Toporov fell into step beside her as they walked back to the nearest tomb. “Pirate's looking a little twitchy, sir.”

“. . . nine, eight . . .”

“He has a name, Sergeant.”

“Nadayki's looking a little twitchy, sir.”

“. . . seven, six . . .”

“Then let's hope this works.” She glanced into the tomb, the spaces around the huge sarcophagus filled with the remaining eight of her ten-person crew.

Keo and Broadbent stood ready to rush the door when it opened, the stone they'd use to block it already in place by the air lock. A nod of her head moved them both a step to the left, and she slipped past without contact, the sergeant a solid barrier at her heels. She'd know soon enough if Nadayki was successful; she didn't need to put herself at risk watching it happen.

“. . . two, one.”

The silence extended. Then . . .

“It's opening.”

The two ex-Marines raced for the door. Toporov moved just far enough forward to be able to lean out into the corridor and report, his left arm still wrapped, skin red and inflamed, from the unexpected blowback during the last attempt. The scorch marks on the stone walls continued down the corridor for another three tombs.

“Block's in, Major.”

Broadbent was big and strong, and almost stereotypically stupid. Fortunately, his years in the Corps had taught him to follow orders.

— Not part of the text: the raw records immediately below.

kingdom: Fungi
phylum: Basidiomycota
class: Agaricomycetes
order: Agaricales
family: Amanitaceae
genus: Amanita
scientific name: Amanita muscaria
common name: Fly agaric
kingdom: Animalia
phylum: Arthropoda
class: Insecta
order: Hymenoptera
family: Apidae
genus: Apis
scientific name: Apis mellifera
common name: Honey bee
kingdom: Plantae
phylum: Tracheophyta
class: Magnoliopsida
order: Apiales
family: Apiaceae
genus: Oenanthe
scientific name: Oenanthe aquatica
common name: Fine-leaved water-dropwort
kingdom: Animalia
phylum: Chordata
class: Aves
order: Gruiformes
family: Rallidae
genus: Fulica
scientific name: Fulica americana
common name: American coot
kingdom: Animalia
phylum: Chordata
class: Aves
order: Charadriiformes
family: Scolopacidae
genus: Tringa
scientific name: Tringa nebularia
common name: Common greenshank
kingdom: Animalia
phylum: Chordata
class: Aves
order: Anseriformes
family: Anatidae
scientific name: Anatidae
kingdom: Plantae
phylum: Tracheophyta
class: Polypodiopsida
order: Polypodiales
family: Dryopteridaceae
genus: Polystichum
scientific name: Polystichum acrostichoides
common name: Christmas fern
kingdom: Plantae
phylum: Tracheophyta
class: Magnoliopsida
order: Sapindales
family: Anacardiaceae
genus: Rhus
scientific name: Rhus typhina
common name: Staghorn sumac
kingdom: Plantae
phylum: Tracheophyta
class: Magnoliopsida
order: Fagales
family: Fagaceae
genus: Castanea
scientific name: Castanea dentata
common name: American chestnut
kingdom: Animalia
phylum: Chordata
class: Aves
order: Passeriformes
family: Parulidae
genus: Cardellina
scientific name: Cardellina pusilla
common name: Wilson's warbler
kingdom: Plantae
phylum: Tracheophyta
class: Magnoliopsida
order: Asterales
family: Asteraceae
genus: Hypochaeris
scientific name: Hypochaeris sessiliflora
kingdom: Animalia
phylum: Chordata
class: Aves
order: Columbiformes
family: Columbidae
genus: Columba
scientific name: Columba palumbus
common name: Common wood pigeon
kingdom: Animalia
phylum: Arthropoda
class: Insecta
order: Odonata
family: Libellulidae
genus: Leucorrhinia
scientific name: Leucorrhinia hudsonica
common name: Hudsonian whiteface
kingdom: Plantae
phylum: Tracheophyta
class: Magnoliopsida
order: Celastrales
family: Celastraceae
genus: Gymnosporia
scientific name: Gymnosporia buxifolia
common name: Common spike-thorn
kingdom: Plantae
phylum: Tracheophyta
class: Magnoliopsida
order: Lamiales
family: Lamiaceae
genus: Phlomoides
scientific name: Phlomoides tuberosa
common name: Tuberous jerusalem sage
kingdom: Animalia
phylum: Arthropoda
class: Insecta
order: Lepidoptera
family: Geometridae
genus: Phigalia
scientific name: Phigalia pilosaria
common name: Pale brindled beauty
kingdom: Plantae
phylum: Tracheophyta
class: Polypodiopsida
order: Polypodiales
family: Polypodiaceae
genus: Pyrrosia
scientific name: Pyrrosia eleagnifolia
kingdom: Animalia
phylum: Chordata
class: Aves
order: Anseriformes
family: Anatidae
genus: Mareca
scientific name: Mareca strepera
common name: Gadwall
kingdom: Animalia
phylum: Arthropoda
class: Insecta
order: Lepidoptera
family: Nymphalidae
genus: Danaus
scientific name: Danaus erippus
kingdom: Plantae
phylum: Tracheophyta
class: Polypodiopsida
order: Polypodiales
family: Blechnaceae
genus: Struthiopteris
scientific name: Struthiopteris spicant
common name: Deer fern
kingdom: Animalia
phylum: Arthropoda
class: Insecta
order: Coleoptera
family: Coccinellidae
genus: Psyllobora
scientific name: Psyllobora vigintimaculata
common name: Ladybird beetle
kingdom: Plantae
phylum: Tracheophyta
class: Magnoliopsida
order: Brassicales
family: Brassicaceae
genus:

“Keo's moving forward; she's over the threshold.”

Keo was fearless. Which also made her stupid as far as Sujuno was concerned, but she could work with that. The heavy gunner carried the best black market exoskeleton money could buy along with a KC-12 and an obscene amount of ammunition. Her willingness to leap before she looked had saved their lives once already—where the definition of leap included firing impact boomers into irreplaceable H'san antiquities, destroying the weapons built into the wall behind them.

Toporov walked toward the door so he could pass on Keo's report to Broadbent without the volume of their voices setting off the security system.

“Spiral stairs, made of stone, descending only.” His voice was a low, bass rumble. “The lights have come up in the stairwell . . .”

Most of the necropolis had automatic lighting, glass ovals set into
the walls that they could only assume continued to work as designed, the power source as unknown as the reason for matching the days and nights on the planet above. The ancient H'san, Sujuno had concluded pretty much immediately after landing, were more than a little strange.

“. . . and Keo's descending. Five steps. Ten. Fifteen. Halt!” Toporov's last word had been a command, not a repetition. “Major, we have to extend.”

She sent Verr out into the corridor, allowing Toporov to move closer to the stairs, then she stepped into the corridor herself. Verr five feet away, Toporov five feet from him, Broadbent through the door and down the stairs, the top of his very blond head just visible at floor level. In the end, she had to add Wen, Nadayki, and Dion to the line—although Dion bitched and complained about how he was an expert and this was beneath him the whole time. He'd become skilled at keeping his voice just under the level that set off the sensors. If she'd given some serious thought to shooting him when he was no longer needed, it was his own fault.

The team descended the stairs as a unit until she stood alone in the catacombs.

The stairs went down sixty feet and ended in an enormous cave.

“A natural cave?”

“No idea, Major. I've never been in a cave before, natural or otherwise. But it's got plenty of ambient lighting. Pink stone, like the first hall. It's pretty.”

“Less opinion, Keo.”

In the center of the cave was a small lake, surrounded by stone benches and short pillars . . .

“Plinths,” Dion sniffed.

“Seriously? That's a word?”

“Focus, people!”

Toporov's bark froze Sujuno in place. The energy beams fired by the noise sensors hadn't been fatal yet, but they hurt. If Toporov was going to be hit, best only he was hit.